Hitchens on Blair - Long Live Labour

A topical piece today in the Slate magazine by Christopher Hitchens on the British General Election and Why He's For Tony Blair.

On May 5, 40 years after I first took out a membership card, it will be possible, for the first time since the 1945 Labor victory that threw out the Churchill Tories, to vote Labor on a point of principle. Sixty years is a long time to wait, but the struggle for Iraq has decided the matter.

He then recognises the work of those on the pro-liberation Left in the UK like John Lloyd, Nick Cohen, David Aaronovitch and Ann Clwyd who have stayed true to their principles and supported regime change and democratisation.

Then he goes onto to make the valuable point that Tony Blair is an ally, and not the poodle of George W. Bush, like his sneering critics would have us believe.

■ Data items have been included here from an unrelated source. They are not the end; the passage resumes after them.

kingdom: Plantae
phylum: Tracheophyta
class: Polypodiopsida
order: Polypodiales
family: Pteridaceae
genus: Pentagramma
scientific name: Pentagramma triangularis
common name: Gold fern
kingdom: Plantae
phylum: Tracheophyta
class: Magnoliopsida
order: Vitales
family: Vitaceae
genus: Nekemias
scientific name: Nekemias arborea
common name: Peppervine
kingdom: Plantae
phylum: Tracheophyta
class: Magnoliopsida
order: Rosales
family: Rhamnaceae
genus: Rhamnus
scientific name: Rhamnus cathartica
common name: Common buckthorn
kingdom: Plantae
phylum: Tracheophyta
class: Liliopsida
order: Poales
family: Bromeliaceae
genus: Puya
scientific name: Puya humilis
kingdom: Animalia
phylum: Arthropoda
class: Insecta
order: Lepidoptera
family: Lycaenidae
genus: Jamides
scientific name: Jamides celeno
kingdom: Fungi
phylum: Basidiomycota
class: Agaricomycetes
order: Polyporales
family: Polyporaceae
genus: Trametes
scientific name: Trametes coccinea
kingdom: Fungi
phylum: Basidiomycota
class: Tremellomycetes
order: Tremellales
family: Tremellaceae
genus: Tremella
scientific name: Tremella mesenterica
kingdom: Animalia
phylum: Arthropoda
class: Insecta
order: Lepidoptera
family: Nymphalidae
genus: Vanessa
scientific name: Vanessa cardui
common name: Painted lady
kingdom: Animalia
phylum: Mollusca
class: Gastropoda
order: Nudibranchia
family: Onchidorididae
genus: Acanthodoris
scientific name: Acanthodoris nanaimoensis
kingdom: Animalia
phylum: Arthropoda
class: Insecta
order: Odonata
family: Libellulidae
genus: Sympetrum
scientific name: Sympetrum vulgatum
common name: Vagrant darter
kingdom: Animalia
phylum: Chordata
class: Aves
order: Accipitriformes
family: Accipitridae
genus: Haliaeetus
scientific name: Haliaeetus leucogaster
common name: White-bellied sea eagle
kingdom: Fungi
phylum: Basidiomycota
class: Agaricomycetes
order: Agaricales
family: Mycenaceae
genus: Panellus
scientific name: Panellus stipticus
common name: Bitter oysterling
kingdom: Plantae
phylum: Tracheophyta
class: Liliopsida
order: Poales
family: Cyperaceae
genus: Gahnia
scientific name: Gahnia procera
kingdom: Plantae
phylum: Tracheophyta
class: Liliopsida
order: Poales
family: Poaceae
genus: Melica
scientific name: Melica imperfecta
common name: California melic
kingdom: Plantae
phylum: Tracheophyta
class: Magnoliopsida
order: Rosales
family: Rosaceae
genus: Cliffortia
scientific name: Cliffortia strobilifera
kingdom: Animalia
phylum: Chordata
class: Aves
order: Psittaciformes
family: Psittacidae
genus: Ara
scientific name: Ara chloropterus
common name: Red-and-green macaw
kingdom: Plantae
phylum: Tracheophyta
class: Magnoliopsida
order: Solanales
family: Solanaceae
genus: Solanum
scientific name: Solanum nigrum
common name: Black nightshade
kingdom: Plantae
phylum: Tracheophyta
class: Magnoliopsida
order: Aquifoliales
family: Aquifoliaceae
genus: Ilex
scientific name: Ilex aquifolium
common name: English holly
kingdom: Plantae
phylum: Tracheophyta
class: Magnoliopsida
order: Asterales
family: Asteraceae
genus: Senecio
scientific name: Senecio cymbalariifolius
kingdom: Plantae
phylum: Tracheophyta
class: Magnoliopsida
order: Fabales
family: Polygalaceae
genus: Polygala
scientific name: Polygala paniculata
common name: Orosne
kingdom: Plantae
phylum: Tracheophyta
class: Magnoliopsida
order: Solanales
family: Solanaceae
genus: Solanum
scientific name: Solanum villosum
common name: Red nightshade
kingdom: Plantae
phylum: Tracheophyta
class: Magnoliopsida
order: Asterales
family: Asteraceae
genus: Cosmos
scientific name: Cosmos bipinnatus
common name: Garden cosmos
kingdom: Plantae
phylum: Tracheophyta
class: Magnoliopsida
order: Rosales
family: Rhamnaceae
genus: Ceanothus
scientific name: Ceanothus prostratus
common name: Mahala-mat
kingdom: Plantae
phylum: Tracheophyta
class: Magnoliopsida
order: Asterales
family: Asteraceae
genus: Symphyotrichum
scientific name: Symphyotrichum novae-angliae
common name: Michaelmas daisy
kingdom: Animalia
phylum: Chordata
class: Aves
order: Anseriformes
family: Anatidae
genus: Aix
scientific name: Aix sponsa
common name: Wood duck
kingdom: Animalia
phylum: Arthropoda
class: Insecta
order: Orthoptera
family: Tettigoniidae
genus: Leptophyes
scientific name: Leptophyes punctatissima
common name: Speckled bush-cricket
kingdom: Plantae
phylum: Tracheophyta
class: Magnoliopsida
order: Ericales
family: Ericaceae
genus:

The commonest liberal and Tory jeer against Tony Blair—that he is George Bush's "poodle"—is self-evidently false. Far from being a ditto to Washington, it was Blair who leaned on Clinton and Albright to intervene in the Balkans, putting an end to the long and disgusting Tory appeasement of Slobodan Milosevic. Without asking for any American approval, Blair also decided to stand by Britain's treaty with Sierra Leone and to send troops to put down the barbaric invasion of the hand-loppers and diamond-dealers, based in Charles Taylor's Liberia, who were among other things the regional allies of al-Qaida. In 1999, when Bush was still an isolationist governor of Texas, Blair made a speech in Chicago pointing out that Saddam Hussein's defiance of international law made a future confrontation with him inevitable. After Sept. 11, 2001, Blair told Bush that he would send ground troops to Afghanistan even if the United States would not.